第24話 あさごはん
「兄貴、そんなとこで寝てんな。邪魔」
空は光に足蹴にされ、リビングの床を転がる。
「久しぶりに平日、兄がいるというのになんだその態度は」
「兄貴なんていても、いなくても変わんねぇよ」
光は空にそう言うと、眉に皺を寄せて、そっぽを向きながら罵声を返す。空はそれに対して少し悲しく感じたが、それよりも空には考えている事があった。
『ほらほら! そんな事より早く帰りな! 妹ちゃんがいるだよね? 待ってるぞ!』
蓮さんのあの慌てふため様。顔色が悪くないかと聞いてからだよな…ああいう風になったの…。
「あ、兄貴?」
どう考えてもあれは体調崩してるよな…。
「何だ? 怒ったのか? べ、別に私は兄貴が嫌いって訳じゃなくてな? えーと…」
今から戻って言うか? でも何であんなに隠そうと…今日行っても正直に言わなそうだな…。

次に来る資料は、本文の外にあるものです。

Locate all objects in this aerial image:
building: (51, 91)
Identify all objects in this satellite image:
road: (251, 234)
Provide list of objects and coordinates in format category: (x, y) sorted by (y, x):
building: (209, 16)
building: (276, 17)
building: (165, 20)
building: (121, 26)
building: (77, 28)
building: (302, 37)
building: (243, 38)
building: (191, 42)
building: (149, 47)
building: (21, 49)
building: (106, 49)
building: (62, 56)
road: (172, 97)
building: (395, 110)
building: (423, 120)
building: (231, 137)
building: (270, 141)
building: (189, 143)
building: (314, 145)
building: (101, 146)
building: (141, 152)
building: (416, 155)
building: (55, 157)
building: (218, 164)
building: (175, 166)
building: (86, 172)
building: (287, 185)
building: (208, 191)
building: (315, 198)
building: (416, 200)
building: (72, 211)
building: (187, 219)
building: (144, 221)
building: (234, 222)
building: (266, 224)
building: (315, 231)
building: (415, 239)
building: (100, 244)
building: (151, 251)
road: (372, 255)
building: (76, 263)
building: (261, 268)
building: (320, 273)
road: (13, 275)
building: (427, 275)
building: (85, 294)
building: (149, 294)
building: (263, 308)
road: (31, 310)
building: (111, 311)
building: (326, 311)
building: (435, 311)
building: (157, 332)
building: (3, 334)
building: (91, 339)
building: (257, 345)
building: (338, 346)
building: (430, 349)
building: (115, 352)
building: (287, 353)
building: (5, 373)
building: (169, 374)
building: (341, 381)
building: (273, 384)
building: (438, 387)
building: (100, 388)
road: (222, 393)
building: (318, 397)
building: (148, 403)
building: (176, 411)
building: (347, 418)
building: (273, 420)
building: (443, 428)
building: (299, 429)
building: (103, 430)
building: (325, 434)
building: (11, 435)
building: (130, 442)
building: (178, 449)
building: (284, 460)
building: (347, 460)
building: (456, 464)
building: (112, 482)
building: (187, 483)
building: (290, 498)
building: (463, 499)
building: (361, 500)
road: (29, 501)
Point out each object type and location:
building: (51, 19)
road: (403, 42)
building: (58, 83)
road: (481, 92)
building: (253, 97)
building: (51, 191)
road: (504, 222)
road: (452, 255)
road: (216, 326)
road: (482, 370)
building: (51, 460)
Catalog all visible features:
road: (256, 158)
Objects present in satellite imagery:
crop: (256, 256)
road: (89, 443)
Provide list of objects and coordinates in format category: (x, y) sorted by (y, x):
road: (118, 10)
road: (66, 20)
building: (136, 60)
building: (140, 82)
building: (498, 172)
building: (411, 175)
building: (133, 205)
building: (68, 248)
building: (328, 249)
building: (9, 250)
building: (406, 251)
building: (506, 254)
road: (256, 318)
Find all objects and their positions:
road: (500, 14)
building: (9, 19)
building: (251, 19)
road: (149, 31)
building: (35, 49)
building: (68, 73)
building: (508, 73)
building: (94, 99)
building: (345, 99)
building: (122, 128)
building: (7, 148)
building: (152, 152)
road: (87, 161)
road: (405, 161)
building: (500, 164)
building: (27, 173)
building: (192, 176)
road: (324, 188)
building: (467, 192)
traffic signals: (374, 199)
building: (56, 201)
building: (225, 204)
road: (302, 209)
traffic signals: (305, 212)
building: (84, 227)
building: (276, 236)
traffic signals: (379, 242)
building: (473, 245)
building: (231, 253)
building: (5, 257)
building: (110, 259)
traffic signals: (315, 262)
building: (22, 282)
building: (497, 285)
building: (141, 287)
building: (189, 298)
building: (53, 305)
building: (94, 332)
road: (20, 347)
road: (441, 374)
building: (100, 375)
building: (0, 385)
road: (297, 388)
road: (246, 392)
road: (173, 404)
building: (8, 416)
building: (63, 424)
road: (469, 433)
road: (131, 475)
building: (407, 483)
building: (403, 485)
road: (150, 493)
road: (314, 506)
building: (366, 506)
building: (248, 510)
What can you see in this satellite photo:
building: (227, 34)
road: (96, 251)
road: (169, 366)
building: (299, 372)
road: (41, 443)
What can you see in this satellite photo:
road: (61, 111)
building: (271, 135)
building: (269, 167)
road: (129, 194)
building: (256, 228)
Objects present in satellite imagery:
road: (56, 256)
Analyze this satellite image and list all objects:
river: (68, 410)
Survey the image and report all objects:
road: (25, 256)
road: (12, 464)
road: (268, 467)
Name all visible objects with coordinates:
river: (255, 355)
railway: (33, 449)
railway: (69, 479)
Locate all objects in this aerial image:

「わ、わわ私はちゃんと兄貴の事、す、すす…尊敬! 尊敬してるんだぜ! そ、そんなに黙っていないでくれよ…」
…明日、学校サボって蓮さんを無理矢理にでも病院に連れて行ってみるか。何なら僕が少し診察してみても良いし。
「はぁ…」
「ひゃっ!?」
空が突然立ち上がると、何故か近くにいた光が後ろにのけぞり、尻餅をついていた。
「ん? 何してんだ光?」
「…も、もう!! 兄貴のバカー!!」
バタンッ
「ん?」
何だ光の奴? リビングの扉をあんな強く閉めていくなんて…珍しいな。さて…光も部屋に戻ったみたいだし、僕も光を見習って早く寝ようかな。
空は背伸びをすると、自分の部屋へと向かった。
◇
「ママ……私、バイトする」
「アンタまだこっち来たばっかで何言ってんの」
「だって!! ママ1人だと…このままだったら倒れちゃうよ!!」
「なーに! ママこう見えて身体丈夫なんだよ?」
「ママ……正直に言って。この前の朝、私に秘密で病院に行ってたよね?」
「ふふっ! 麗奈何言ってんのよ! 私は空とラーメンを食べに行ったんだよ〜?」
「…コートのポケットの中…レシート入ってたよ」
「…」
「ママ…!」
「大丈夫! 安心して!」
「だって…雪那の事も…」
「そういうのもママに任せて! 麗奈は安心して勉強と青春を楽しむ!」
「…」
「ほら! この話は終わり! 明日も学校なんだから早く寝る!!」
蓮はそう言うと、押し入れから布団を取り出そうとする。
ガクッ
「ッ!! ママ!?」
蓮は布団を持ち上げようとした瞬間、膝から崩れ落ちる。
「あはは、ちょっと足の力が抜けちゃった…」
「…」
今の私では、膝をついているママの手を取る事しか出来なかった。
◇
翌日。
「ふぁ…」
「兄貴! 起きて来るの遅いよ!!」
光が大きな声で怒鳴って来る。
「何だよ? 朝ご飯は作って置いただろ?」
「そうじゃない! 学校行かねーのかよ!」
「あー…今日サボるから。気にしないで光は先に行ってくれ」
ドンッ
光は部活のバックを床に落として目を大きく開き、呆然としている。
「あ、兄貴がぐれた…。私が昨日怒らせちゃったからだ…」
光は何かに取り憑かれたのかの様にブツブツと何か言いながら、玄関から出て行く。
「光の奴…昨日から何か変だよな? またクッキー作戦でいくか? それとも激辛ご飯作戦にするか…」
空は妹の異様な様子に、ご機嫌を取る時に使う作戦を考えながらキッチンへと行く。
冷蔵庫から昨日作ったオムライスを取り出し、レンジで温める。
チンッ
「よし…朝ご飯食ったら、氷川さんの家に行ってみるか」
空は温かいオムライスをテーブルに置き、ゆっくりと食べ始める。
あー、もうちょっとこれケチャップ入れた方が良かったかな?
そんな事を思いながら、食べ進める。
うん、美味しかった。それじゃ、食器を水に浸して、と。
空はまだ寝起きで、動きが緩慢だった。
空がこの時、もう少し早く動いたら。もう少し早くご飯を食べたら。もう少し早く起きたら。
いや、昨日のうちに戻っていたら。
今の空は、その事を知る由もない。